Speaker: Andrej Risteski, Associate Professor, Machine Learning Department, Carnegie Mellon University
Registration for all CUID holders is preferred. If you do not have an active CUID, registration is required and is due at 12:00 PM the day prior to the seminar. Unfortunately, we cannot guarantee entrance to Columbia’s Morningside campus if you register following 12:00 PM the day prior to the seminar. Thank you for understanding!
REGISTER
Title: Architectural Choices in Scientific ML: A View Through the Lens of Theory
Abstract:
In deep learning, small architectural changes—such as residual connections or normalization layers—have often had outsized impact. This talk examines how similar effects arise in recent applications of deep learning to the sciences. The central theme is that the architectural changes we identify are not suggested by current benchmarks, which remain much less mature than they are in image or language domains. Instead, they become visible through the right theoretical lenses. We will showcase several vignettes spanning graph neural networks (GNNs), time-dependent partial-differential equations (PDEs), and steady-state PDEs.

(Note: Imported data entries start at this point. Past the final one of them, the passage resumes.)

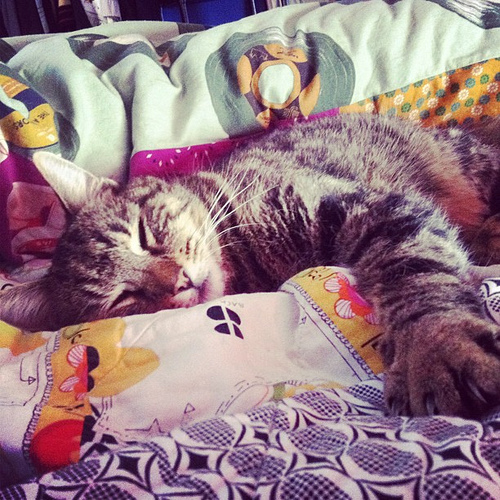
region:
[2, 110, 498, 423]
a cat sleeping on blankets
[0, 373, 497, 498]
blue and white patterned blanket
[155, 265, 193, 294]
nose of sleeping cat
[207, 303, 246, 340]
divided dark colored circle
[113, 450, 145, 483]
dark blue diamond shape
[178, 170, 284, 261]
long white facial whiskers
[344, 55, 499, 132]
yellow, white, and green pattern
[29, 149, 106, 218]
left ear of cat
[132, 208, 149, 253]
left eye of cat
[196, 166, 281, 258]
whiskers on the cat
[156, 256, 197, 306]
nose on the cat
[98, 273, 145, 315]
eye of the cat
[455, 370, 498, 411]
claw on the paw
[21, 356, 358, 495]
print on the comforter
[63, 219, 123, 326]
stripes on the cat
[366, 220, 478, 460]
arm of the cat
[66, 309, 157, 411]
seam on the comforter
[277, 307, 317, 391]
stitching on the seam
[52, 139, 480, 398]
cat sleeping on the bed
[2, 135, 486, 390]
cat with ears up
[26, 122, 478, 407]
cat with claws out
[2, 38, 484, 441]
vat laying on a blanket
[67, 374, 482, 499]
blue and white blanket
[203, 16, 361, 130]
gray cirle with yellow in the middle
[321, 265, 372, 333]
orange and pink fish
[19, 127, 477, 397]
cat's whiskers are white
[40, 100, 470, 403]
cat is brown and black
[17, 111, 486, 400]
Cat sleeping on a bed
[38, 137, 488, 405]
cat lying on bed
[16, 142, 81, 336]
cat has grey ears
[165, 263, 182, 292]
cat has grey nose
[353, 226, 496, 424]
cat has brown paws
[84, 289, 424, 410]
white blanket near cat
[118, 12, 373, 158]
grey and red pillow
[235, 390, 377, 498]
blue and white pillow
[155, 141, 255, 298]
cat has white whiskers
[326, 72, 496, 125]
yellow stripe on blanket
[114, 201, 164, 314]
cat has eyes closed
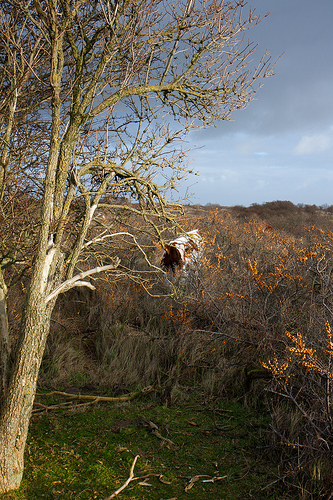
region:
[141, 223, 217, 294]
A cow in thick bushes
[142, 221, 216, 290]
A cow in thick bushes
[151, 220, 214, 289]
A cow in thick bushes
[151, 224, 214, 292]
A cow in thick bushes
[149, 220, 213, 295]
A cow in thick bushes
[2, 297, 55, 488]
the bark is green and brown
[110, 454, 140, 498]
a stick on the ground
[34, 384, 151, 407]
a broken branch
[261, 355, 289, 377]
the leaves are dead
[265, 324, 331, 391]
the leaves are orange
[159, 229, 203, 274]
the cow is white and brown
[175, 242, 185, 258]
white patch on the cow's face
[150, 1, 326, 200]
the skies are cloudy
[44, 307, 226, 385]
tall brown grass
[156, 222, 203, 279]
the cow is standing in the brush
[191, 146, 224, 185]
white clouds in blue sky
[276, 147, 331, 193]
white clouds in blue sky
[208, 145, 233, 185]
white clouds in blue sky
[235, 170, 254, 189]
white clouds in blue sky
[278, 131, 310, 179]
white clouds in blue sky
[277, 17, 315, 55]
white clouds in blue sky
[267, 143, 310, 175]
white clouds in blue sky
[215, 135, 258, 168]
white clouds in blue sky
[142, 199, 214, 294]
Cow walking in the forest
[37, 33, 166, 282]
tree with no leaves on it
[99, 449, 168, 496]
branch from the tree on the ground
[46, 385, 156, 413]
branch from the tree on the ground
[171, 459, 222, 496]
branch from the tree on the ground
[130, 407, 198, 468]
branch from the tree on the ground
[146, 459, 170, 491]
branch from the tree on the ground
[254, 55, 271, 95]
white clouds in blue sky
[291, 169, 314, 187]
white clouds in blue sky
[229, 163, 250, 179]
white clouds in blue sky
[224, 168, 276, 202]
white clouds in blue sky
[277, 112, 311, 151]
white clouds in blue sky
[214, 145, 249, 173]
white clouds in blue sky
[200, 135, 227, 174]
white clouds in blue sky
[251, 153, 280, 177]
white clouds in blue sky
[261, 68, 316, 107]
white clouds in blue sky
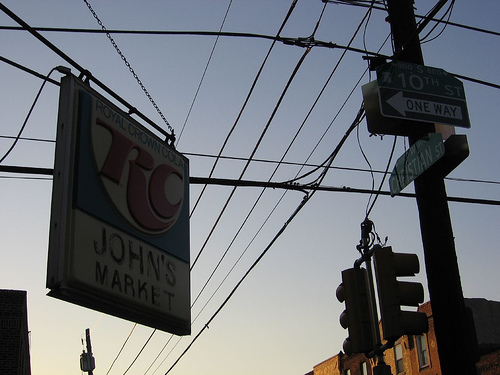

The first setting concerns graphs with bottlenecks or hubs: augmenting GNNs with edge-level state yields (provable) gains under constraints on depth and memory. We establish this using techniques from time–space tradeoffs in theoretical computer science, and show that neither “symmetry-only” theoretical accounts nor standard GNN benchmarks would detect this separation. The next setting concerns time-dependent PDEs, where adding an explicit memory layer via state-space models (e.g. S4) has negligible effect under full observability, but substantial impact under partial observation. This kind of phenomenon is predicted by Mori–Zwanzig theory—which also inspired the architectural change. Finally, in steady-state PDEs and operator learning, we show that Deep Equilibrium Model (DEQ)-based architectural changes have efficiency and robustness benefits. Here, the design is motivated by representation-theoretic constructions that simulate “unrolled” gradient descent in function space.